:: RECORDED INFORMATION ::

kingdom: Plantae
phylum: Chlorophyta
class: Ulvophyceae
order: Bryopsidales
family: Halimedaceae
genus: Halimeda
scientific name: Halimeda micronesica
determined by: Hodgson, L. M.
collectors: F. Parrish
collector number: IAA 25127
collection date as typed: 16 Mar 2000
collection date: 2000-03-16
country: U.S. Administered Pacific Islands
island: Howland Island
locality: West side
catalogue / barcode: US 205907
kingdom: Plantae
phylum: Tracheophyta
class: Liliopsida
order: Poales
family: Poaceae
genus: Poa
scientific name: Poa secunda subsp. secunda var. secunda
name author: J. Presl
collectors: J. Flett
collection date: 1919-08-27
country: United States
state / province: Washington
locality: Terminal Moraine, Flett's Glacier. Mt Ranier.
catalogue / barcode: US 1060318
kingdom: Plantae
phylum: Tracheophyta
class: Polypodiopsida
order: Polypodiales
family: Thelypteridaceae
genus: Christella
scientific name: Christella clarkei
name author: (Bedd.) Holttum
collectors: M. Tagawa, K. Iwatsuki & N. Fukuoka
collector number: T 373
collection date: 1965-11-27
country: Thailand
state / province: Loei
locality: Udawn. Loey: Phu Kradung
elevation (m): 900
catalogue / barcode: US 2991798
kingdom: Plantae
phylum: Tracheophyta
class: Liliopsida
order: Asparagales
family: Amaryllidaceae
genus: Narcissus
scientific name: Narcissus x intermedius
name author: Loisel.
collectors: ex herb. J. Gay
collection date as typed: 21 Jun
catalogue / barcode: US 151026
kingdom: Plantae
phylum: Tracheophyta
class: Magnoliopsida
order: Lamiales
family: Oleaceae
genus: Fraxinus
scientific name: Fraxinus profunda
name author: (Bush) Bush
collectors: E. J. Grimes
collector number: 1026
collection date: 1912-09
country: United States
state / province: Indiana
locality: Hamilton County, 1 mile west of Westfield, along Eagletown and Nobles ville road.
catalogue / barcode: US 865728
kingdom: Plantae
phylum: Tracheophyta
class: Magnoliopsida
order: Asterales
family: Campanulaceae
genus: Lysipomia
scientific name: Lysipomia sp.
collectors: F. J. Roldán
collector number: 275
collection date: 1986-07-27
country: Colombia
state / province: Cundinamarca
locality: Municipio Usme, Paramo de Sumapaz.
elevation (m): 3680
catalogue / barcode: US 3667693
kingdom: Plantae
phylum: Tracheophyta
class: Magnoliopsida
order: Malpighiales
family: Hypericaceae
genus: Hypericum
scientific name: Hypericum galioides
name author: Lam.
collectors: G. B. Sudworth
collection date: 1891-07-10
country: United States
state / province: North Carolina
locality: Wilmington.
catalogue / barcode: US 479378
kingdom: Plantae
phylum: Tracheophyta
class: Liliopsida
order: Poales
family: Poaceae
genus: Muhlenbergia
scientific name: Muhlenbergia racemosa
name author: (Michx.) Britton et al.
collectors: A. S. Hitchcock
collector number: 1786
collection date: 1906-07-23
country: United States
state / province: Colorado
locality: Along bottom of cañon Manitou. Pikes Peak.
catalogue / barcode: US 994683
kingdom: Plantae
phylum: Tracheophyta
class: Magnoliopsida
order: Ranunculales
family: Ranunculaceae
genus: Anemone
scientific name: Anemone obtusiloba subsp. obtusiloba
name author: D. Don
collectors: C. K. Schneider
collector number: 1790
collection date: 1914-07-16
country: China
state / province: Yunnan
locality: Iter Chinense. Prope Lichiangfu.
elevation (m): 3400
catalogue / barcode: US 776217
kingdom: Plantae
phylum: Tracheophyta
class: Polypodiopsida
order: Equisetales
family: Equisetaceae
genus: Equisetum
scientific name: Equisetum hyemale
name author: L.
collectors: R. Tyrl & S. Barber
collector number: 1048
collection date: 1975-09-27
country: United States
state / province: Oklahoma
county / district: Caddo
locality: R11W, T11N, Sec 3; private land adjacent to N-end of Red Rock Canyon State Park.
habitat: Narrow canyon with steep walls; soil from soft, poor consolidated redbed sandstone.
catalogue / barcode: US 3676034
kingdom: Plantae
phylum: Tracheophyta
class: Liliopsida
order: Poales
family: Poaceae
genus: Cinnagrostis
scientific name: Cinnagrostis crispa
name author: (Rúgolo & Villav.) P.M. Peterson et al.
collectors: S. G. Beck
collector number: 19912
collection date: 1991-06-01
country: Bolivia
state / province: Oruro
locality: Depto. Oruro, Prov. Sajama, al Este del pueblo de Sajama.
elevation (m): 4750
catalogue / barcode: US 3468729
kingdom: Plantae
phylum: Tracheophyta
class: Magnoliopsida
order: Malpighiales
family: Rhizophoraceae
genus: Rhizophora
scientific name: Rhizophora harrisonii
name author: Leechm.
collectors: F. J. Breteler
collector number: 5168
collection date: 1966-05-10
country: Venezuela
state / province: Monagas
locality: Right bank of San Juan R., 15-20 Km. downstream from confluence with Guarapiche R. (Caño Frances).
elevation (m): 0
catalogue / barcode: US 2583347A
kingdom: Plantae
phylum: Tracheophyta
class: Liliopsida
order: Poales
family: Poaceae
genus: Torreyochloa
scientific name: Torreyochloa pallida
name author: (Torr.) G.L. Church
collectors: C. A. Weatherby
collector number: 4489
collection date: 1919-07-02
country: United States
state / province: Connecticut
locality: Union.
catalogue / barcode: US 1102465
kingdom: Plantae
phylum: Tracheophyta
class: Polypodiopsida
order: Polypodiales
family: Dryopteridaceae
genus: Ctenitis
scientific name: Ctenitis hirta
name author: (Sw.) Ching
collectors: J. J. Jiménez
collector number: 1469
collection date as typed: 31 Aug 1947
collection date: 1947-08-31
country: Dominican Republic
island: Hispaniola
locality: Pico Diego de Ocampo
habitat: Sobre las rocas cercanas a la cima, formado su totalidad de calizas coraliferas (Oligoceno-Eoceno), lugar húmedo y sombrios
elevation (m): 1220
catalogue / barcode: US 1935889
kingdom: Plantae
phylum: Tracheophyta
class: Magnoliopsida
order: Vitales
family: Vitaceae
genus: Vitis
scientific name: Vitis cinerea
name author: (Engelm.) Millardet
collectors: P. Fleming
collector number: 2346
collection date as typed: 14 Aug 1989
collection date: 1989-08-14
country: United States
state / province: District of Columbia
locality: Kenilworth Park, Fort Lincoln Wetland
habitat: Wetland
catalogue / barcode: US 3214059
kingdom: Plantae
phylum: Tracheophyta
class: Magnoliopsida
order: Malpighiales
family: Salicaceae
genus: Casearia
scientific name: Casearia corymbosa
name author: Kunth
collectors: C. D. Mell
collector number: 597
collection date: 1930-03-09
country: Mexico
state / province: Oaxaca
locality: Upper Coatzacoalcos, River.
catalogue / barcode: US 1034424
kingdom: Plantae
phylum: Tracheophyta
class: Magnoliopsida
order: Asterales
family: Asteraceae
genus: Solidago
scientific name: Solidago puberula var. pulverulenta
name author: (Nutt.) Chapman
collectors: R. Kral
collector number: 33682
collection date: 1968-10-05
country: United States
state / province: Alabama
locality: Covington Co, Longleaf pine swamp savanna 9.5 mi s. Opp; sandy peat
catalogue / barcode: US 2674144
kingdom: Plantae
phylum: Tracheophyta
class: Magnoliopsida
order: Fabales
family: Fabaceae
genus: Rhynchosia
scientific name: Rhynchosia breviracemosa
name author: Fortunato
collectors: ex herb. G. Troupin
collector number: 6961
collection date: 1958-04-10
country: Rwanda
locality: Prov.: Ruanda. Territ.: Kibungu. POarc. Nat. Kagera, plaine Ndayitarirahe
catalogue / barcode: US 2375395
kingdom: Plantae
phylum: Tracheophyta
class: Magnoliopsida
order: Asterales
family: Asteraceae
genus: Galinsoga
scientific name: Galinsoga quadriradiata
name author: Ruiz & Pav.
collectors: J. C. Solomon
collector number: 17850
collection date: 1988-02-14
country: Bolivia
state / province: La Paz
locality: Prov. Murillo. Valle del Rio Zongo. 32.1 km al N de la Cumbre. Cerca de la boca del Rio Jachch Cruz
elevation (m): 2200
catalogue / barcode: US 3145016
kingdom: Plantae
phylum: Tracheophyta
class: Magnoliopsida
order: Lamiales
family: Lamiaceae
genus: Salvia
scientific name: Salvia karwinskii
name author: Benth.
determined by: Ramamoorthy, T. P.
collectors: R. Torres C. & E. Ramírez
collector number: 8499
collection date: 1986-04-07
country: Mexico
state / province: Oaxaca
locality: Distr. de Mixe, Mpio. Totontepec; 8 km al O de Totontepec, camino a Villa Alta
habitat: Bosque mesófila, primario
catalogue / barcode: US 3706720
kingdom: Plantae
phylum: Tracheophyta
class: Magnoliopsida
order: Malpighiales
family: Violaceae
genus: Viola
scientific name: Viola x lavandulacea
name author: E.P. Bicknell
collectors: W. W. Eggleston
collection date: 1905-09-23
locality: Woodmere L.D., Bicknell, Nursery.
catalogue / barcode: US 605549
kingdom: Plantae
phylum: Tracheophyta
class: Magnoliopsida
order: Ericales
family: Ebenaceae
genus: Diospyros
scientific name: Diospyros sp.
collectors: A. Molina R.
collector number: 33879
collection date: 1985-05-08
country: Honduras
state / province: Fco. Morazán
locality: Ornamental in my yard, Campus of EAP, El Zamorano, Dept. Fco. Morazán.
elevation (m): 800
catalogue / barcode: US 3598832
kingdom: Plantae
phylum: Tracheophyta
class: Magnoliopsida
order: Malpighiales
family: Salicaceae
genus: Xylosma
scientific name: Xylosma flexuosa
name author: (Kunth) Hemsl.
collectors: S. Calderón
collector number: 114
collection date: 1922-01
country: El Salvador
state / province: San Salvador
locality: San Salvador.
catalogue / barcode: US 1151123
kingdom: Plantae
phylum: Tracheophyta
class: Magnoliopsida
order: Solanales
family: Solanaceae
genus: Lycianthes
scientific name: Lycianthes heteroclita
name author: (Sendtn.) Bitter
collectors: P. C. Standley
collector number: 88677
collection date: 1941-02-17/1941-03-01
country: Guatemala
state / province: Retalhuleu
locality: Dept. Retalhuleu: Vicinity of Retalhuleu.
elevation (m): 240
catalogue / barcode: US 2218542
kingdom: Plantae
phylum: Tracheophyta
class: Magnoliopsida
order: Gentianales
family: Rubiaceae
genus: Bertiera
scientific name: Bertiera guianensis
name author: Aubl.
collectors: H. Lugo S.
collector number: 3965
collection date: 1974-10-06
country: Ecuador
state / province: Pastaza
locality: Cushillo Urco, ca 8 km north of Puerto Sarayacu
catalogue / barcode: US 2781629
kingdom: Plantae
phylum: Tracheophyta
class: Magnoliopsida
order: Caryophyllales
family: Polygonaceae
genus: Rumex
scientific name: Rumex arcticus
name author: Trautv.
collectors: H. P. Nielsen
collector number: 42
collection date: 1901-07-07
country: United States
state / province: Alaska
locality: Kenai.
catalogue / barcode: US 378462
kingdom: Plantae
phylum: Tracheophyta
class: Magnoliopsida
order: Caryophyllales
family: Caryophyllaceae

:::

> PROBLEM: Copy the lines of the material word for word, from the one containing "collection date: 1919-08-27" through the one containing "country: Colombia", both ends included.

> ANSWER TO THIS PROBLEM:
collection date: 1919-08-27
country: United States
state / province: Washington
locality: Terminal Moraine, Flett's Glacier. Mt Ranier.
catalogue / barcode: US 1060318
kingdom: Plantae
phylum: Tracheophyta
class: Polypodiopsida
order: Polypodiales
family: Thelypteridaceae
genus: Christella
scientific name: Christella clarkei
name author: (Bedd.) Holttum
collectors: M. Tagawa, K. Iwatsuki & N. Fukuoka
collector number: T 373
collection date: 1965-11-27
country: Thailand
state / province: Loei
locality: Udawn. Loey: Phu Kradung
elevation (m): 900
catalogue / barcode: US 2991798
kingdom: Plantae
phylum: Tracheophyta
class: Liliopsida
order: Asparagales
family: Amaryllidaceae
genus: Narcissus
scientific name: Narcissus x intermedius
name author: Loisel.
collectors: ex herb. J. Gay
collection date as typed: 21 Jun
catalogue / barcode: US 151026
kingdom: Plantae
phylum: Tracheophyta
class: Magnoliopsida
order: Lamiales
family: Oleaceae
genus: Fraxinus
scientific name: Fraxinus profunda
name author: (Bush) Bush
collectors: E. J. Grimes
collector number: 1026
collection date: 1912-09
country: United States
state / province: Indiana
locality: Hamilton County, 1 mile west of Westfield, along Eagletown and Nobles ville road.
catalogue / barcode: US 865728
kingdom: Plantae
phylum: Tracheophyta
class: Magnoliopsida
order: Asterales
family: Campanulaceae
genus: Lysipomia
scientific name: Lysipomia sp.
collectors: F. J. Roldán
collector number: 275
collection date: 1986-07-27
country: Colombia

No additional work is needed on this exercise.